Resta il fatto che l’improvviso rilancio sulle riforme costituzionali, nel bel mezzo di una guerra mondiale (o quasi) e soprattutto di una guerra civile dentro la maggioranza (sulla legge di bilancio), non appare decisamente la più lucida delle scelte compiute dalla nostra presidente del Consiglio. Se proprio le serviva un diversivo, sarebbe stato saggio scegliere qualcos’altro. È anche vero che i cavalli di battaglia generalmente utilizzati in simili occasioni erano al momento poco spendibili.
L’immigrazione? Tasto dolente. La sicurezza? Sei al governo del paese, di quasi tutte le regioni e di buona parte dei comuni, con chi te la vuoi prendere? Resterebbero giusto le malefatte di Macron e degli altri partner europei, ma vogliamo riaprire l’ennesima crisi diplomatica con la Francia e isolarci ulteriormente in Europa, rovinando l’unico terreno, la politica estera, su cui comunque Meloni è riuscita a ottenere qualche riconoscimento?
Dopo la sfilza di figuracce collezionate su una manovra che doveva essere inemendabile e blindata, e dopo essersi vantata in conferenza stampa di averla approvata in poche ore (in Consiglio dei ministri), definendola pure una grande prova di leadership, Meloni ha pensato dunque di giocare la carta delle riforme costituzionali. Così, tanto per tirare la palla in tribuna, ma senza rendersi conto che quella era la sua porta.
Confidando nell’intelligenza del lettore, ma non troppo nella sua pazienza, non rifarò, per l’ennesima volta, l’elenco di tutti quelli che hanno imboccato la stessa strada e sono finiti contro un muro. Quanto ai sondaggi meravigliosi e all’assenza di alternative – non solo per la divisione e per la debolezza delle opposizioni, ma anche per la dichiarata indisponibilità dei loro principali leader a qualsiasi soluzione che non passi dal voto – faccio rispettosamente notare all’intelligente ma poco paziente lettore che si diceva lo stesso all’inizio della scorsa legislatura (lo si dice sempre, all’inizio della legislatura) ed è finita con ben quattro governi e altrettante maggioranze, ognuna diversa dall’altra, in quasi tutte le combinazioni aritmeticamente possibili.

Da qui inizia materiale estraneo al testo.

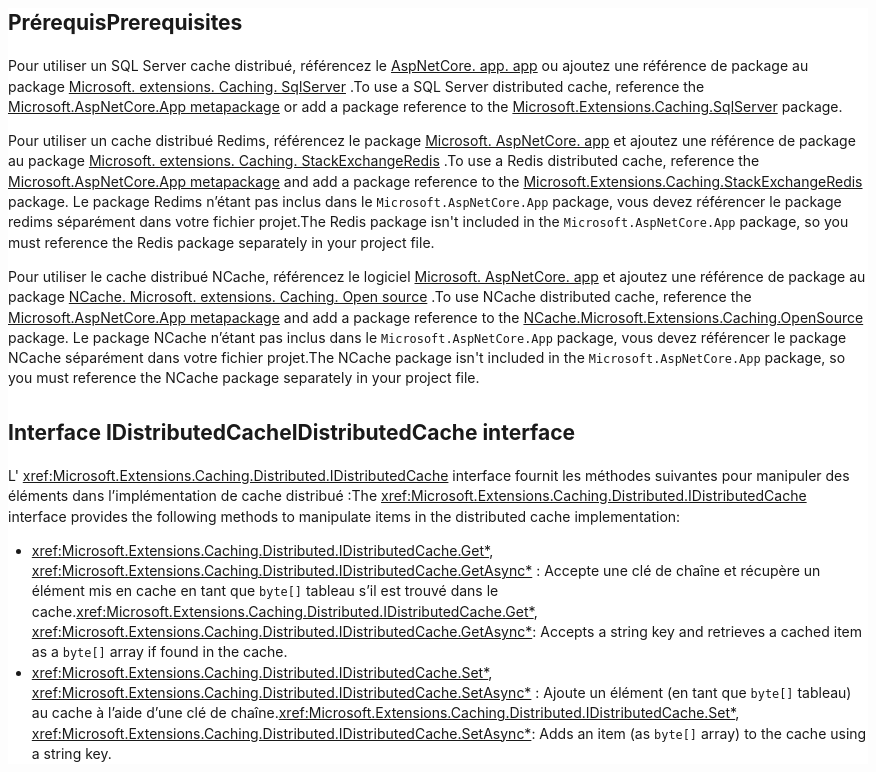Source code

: ## <a name="prerequisites"></a><span data-ttu-id="b5d74-213">Prérequis</span><span class="sxs-lookup"><span data-stu-id="b5d74-213">Prerequisites</span></span>

<span data-ttu-id="b5d74-214">Pour utiliser un SQL Server cache distribué, référencez le [AspNetCore. app. app](xref:fundamentals/metapackage-app) ou ajoutez une référence de package au package [Microsoft. extensions. Caching. SqlServer](https://www.nuget.org/packages/Microsoft.Extensions.Caching.SqlServer) .</span><span class="sxs-lookup"><span data-stu-id="b5d74-214">To use a SQL Server distributed cache, reference the [Microsoft.AspNetCore.App metapackage](xref:fundamentals/metapackage-app) or add a package reference to the [Microsoft.Extensions.Caching.SqlServer](https://www.nuget.org/packages/Microsoft.Extensions.Caching.SqlServer) package.</span></span>

<span data-ttu-id="b5d74-215">Pour utiliser un cache distribué Redims, référencez le package [Microsoft. AspNetCore. app](xref:fundamentals/metapackage-app) et ajoutez une référence de package au package [Microsoft. extensions. Caching. StackExchangeRedis](https://www.nuget.org/packages/Microsoft.Extensions.Caching.StackExchangeRedis) .</span><span class="sxs-lookup"><span data-stu-id="b5d74-215">To use a Redis distributed cache, reference the [Microsoft.AspNetCore.App metapackage](xref:fundamentals/metapackage-app) and add a package reference to the [Microsoft.Extensions.Caching.StackExchangeRedis](https://www.nuget.org/packages/Microsoft.Extensions.Caching.StackExchangeRedis) package.</span></span> <span data-ttu-id="b5d74-216">Le package Redims n’étant pas inclus dans le `Microsoft.AspNetCore.App` package, vous devez référencer le package redims séparément dans votre fichier projet.</span><span class="sxs-lookup"><span data-stu-id="b5d74-216">The Redis package isn't included in the `Microsoft.AspNetCore.App` package, so you must reference the Redis package separately in your project file.</span></span>

<span data-ttu-id="b5d74-217">Pour utiliser le cache distribué NCache, référencez le logiciel [Microsoft. AspNetCore. app](xref:fundamentals/metapackage-app) et ajoutez une référence de package au package [NCache. Microsoft. extensions. Caching. Open source](https://www.nuget.org/packages/NCache.Microsoft.Extensions.Caching.OpenSource) .</span><span class="sxs-lookup"><span data-stu-id="b5d74-217">To use NCache distributed cache, reference the [Microsoft.AspNetCore.App metapackage](xref:fundamentals/metapackage-app) and add a package reference to the [NCache.Microsoft.Extensions.Caching.OpenSource](https://www.nuget.org/packages/NCache.Microsoft.Extensions.Caching.OpenSource) package.</span></span> <span data-ttu-id="b5d74-218">Le package NCache n’étant pas inclus dans le `Microsoft.AspNetCore.App` package, vous devez référencer le package NCache séparément dans votre fichier projet.</span><span class="sxs-lookup"><span data-stu-id="b5d74-218">The NCache package isn't included in the `Microsoft.AspNetCore.App` package, so you must reference the NCache package separately in your project file.</span></span>

## <a name="idistributedcache-interface"></a><span data-ttu-id="b5d74-219">Interface IDistributedCache</span><span class="sxs-lookup"><span data-stu-id="b5d74-219">IDistributedCache interface</span></span>

<span data-ttu-id="b5d74-220">L' <xref:Microsoft.Extensions.Caching.Distributed.IDistributedCache> interface fournit les méthodes suivantes pour manipuler des éléments dans l’implémentation de cache distribué :</span><span class="sxs-lookup"><span data-stu-id="b5d74-220">The <xref:Microsoft.Extensions.Caching.Distributed.IDistributedCache> interface provides the following methods to manipulate items in the distributed cache implementation:</span></span>

* <span data-ttu-id="b5d74-221"><xref:Microsoft.Extensions.Caching.Distributed.IDistributedCache.Get*>, <xref:Microsoft.Extensions.Caching.Distributed.IDistributedCache.GetAsync*> : Accepte une clé de chaîne et récupère un élément mis en cache en tant que `byte[]` tableau s’il est trouvé dans le cache.</span><span class="sxs-lookup"><span data-stu-id="b5d74-221"><xref:Microsoft.Extensions.Caching.Distributed.IDistributedCache.Get*>, <xref:Microsoft.Extensions.Caching.Distributed.IDistributedCache.GetAsync*>: Accepts a string key and retrieves a cached item as a `byte[]` array if found in the cache.</span></span>
* <span data-ttu-id="b5d74-222"><xref:Microsoft.Extensions.Caching.Distributed.IDistributedCache.Set*>, <xref:Microsoft.Extensions.Caching.Distributed.IDistributedCache.SetAsync*> : Ajoute un élément (en tant que `byte[]` tableau) au cache à l’aide d’une clé de chaîne.</span><span class="sxs-lookup"><span data-stu-id="b5d74-222"><xref:Microsoft.Extensions.Caching.Distributed.IDistributedCache.Set*>, <xref:Microsoft.Extensions.Caching.Distributed.IDistributedCache.SetAsync*>: Adds an item (as `byte[]` array) to the cache using a string key.</span></span>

Non avendo nessuno di noi tempo da perdere, non entro dunque nel noiosissimo merito della fantariforma, se non per ricordare che l’elezione diretta del premier, ovviamente, qualunque cosa si scriva a proposito delle sue prerogative, e anche se per assurdo si mettesse nero su bianco che non conterà assolutamente niente, non può non alterare completamente l’equilibrio dei poteri tra Palazzo Chigi e Quirinale, costruendo le condizioni per controversie infinite, dal momento in cui si finirebbe per dare al capo del governo una legittimazione superiore (con l’elezione diretta) rispetto a quella del capo dello Stato, che dovrebbe essere (e rimanere) a lui sovraordinato.
Ma stiamo parlando, appunto, del nulla. Più interessante, semmai, sarebbe capire come Meloni possa essere arrivata a pensare che gli altri partner della maggioranza, così poco collaborativi sulla legge di bilancio, diventeranno leali e preziosi alleati proprio sulle riforme costituzionali, terreno ideale per ogni possibile manovra ostile. A meno di non voler credere che proprio su questo argomento Matteo Salvini, per dirne uno, al dunque farà prevalere il merito delle questioni, la parola data, le promesse fatte in campagna elettorale e i principi professati fino al giorno prima sulla convenienza tattica del momento.
Se non volete chiamarla mossa della disperazione trovate pure un’altra definizione, ma mi pare evidente che non è una scelta lucida.